Another year marked the annual tradition launched by the Embassy of Netherlands in Albania for holding the event Movies That Matter, corresponding to human rights issues. This year was the tenth anniversary of the event, which symbolically started on Dec. 10, the Human Rights Day.This event in Tirana is a derivative from the annual Movies That Matter event about human rights which takes place in the Netherlands.
Five different movies were screened by different civil society organizations and educational institutions in Tirana and Fier. The films are human rights issues, peace and freedom followed by a discussion panel.
The mission of Movies that Matter is to open people’s eyes to human rights through film. Moving images can create insight into human rights with their emotional and immediate impact, and encourage dialogue about it.
The festival consists of two main programs, one is the Activist (previously as A Matter of ACT), on human rights defenders, in partnership with Amnesty International, and the other is Camera Justitia, made possible by the vfonds foundation, which focuses on the importance of the rule of law, the ongoing fight against impunity, and related topics.
The film screenings in Albania were from Dec. 10 until 17, and started and ended with the film The Poetess. The screened films are described as below:
The Poetess is a film documentary about Hissa Hilal, a 43 –year-old woman from Saudi Arabia, who achieved international fame after being the only female in a televised talent competition for Arabic poets.

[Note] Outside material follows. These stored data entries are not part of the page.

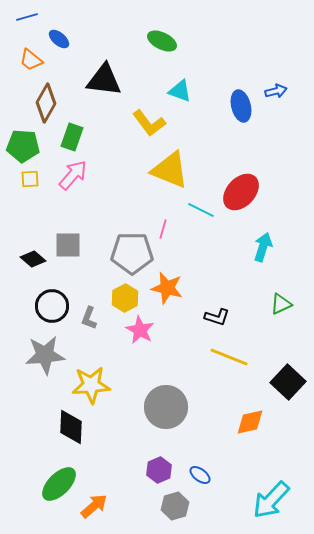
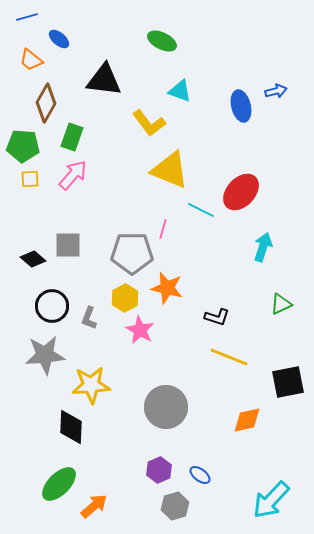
black square at (288, 382): rotated 36 degrees clockwise
orange diamond at (250, 422): moved 3 px left, 2 px up
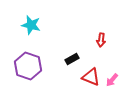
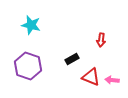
pink arrow: rotated 56 degrees clockwise
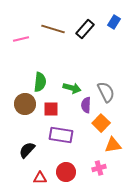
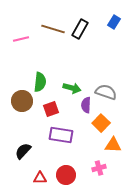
black rectangle: moved 5 px left; rotated 12 degrees counterclockwise
gray semicircle: rotated 45 degrees counterclockwise
brown circle: moved 3 px left, 3 px up
red square: rotated 21 degrees counterclockwise
orange triangle: rotated 12 degrees clockwise
black semicircle: moved 4 px left, 1 px down
red circle: moved 3 px down
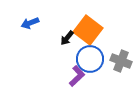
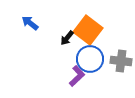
blue arrow: rotated 60 degrees clockwise
gray cross: rotated 15 degrees counterclockwise
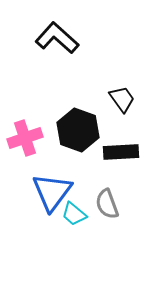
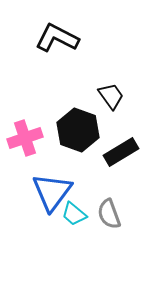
black L-shape: rotated 15 degrees counterclockwise
black trapezoid: moved 11 px left, 3 px up
black rectangle: rotated 28 degrees counterclockwise
gray semicircle: moved 2 px right, 10 px down
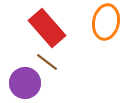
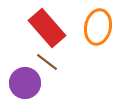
orange ellipse: moved 8 px left, 5 px down
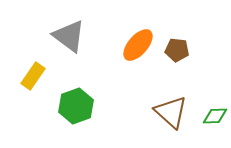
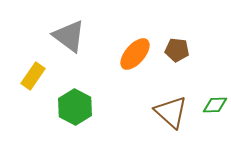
orange ellipse: moved 3 px left, 9 px down
green hexagon: moved 1 px left, 1 px down; rotated 12 degrees counterclockwise
green diamond: moved 11 px up
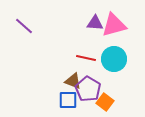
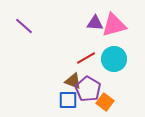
red line: rotated 42 degrees counterclockwise
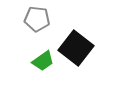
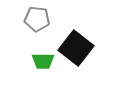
green trapezoid: rotated 35 degrees clockwise
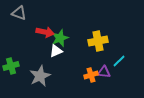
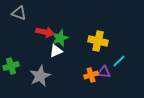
yellow cross: rotated 24 degrees clockwise
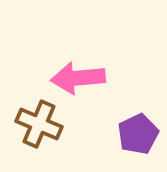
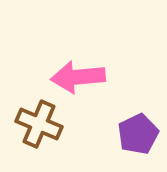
pink arrow: moved 1 px up
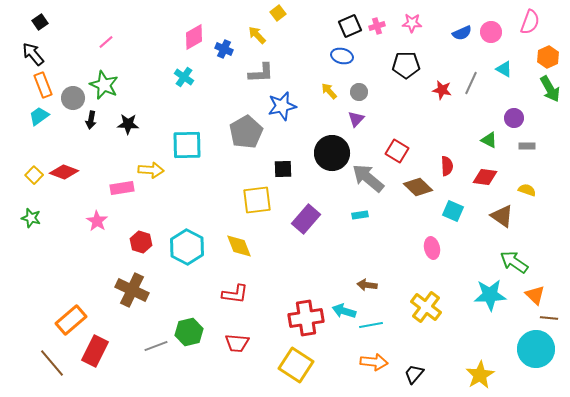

Her poetry is controversial: she criticizes extremist fatwas and is an advocate of women’s rights. Based on talks with Hissa and TV clips from the show, the documentary paints a picture of Saudi society; how public life changed drastically for women over the years due to increasing strictness and increasingly extreme religious rules and regulations.

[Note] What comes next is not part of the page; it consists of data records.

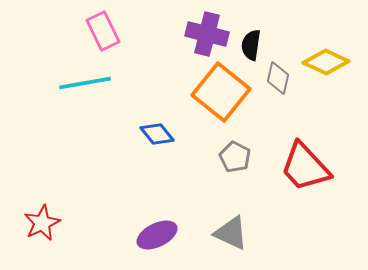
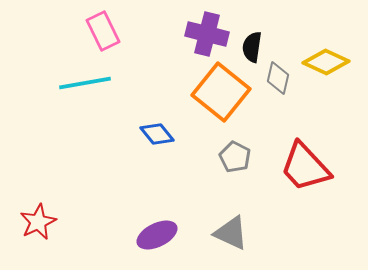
black semicircle: moved 1 px right, 2 px down
red star: moved 4 px left, 1 px up
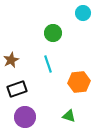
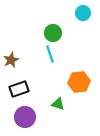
cyan line: moved 2 px right, 10 px up
black rectangle: moved 2 px right
green triangle: moved 11 px left, 12 px up
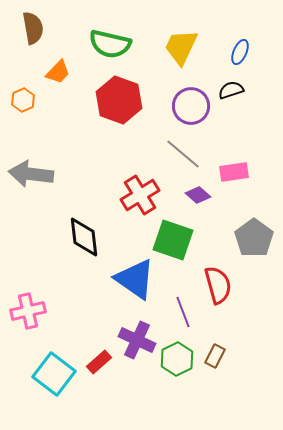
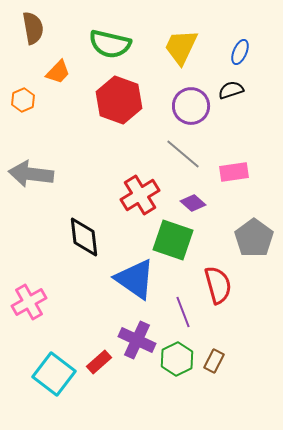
purple diamond: moved 5 px left, 8 px down
pink cross: moved 1 px right, 9 px up; rotated 16 degrees counterclockwise
brown rectangle: moved 1 px left, 5 px down
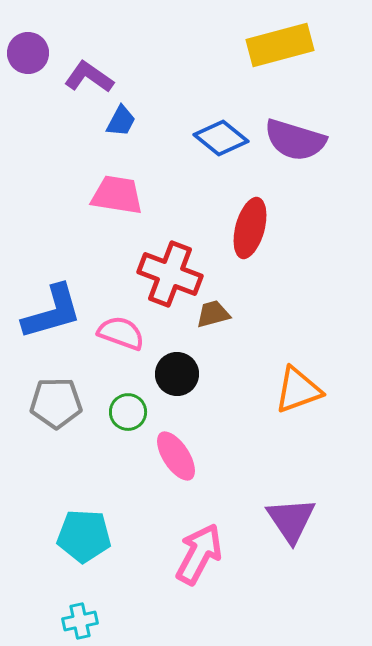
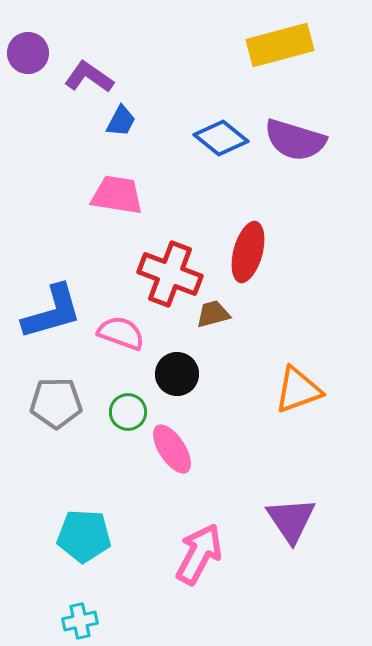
red ellipse: moved 2 px left, 24 px down
pink ellipse: moved 4 px left, 7 px up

Jaha’s Promise is a documentary about the life and activism of Jaha Dukureh, a Gambian anti-female genital mutilation campaigner who returns to her country of birth to confront the harmful tradition that she and 200 million women and girls have undergone globally. This practice has mostly occurred in war prevailing countries in Africa, Middle East and Asia.
Mr. Gay Syria follows two gay Syrian refugees who are trying to rebuild their lives. Husein is a barber in Istanbul, living a double life between his conservative family and his gay identity. Mahmoud is the founder of Syria’s LGBTI movement and is a refugee in Berlin. The dream to participate in an international beauty contest as an escape from their trapped lives and an answer to their invisibility is what brings these two men together.
Joshua: Teenager vs Superpower is about teenager Joshua Wong who decides to save his city when the Chinese Communist Party backtracks on its promise of autonomy to Hong Kong. Rallying thousands of kids to skip school and occupy the streets, Joshua becomes an unlikely leader in Hong Kong and one of China’s most notorious dissidents.
Truth Detectives, an interesting documentary about human rights activists, journalists and lawyers globally who collect evidence of human rights violations with the help of victims. Using mobile devices to film and photograph their experiences, they become digital witnesses. Amateur videos of bombs exploding, people being abused or even shot dead are distributed almost in real time via social media. Digital investigators use various forensic methods, from internet tracking to DNA analysis, to analyse and verify this deluge of images, supporting them with other evidence and scientific expertise. These criminological investigations have only one purpose: to bring to justice those who violate human rights.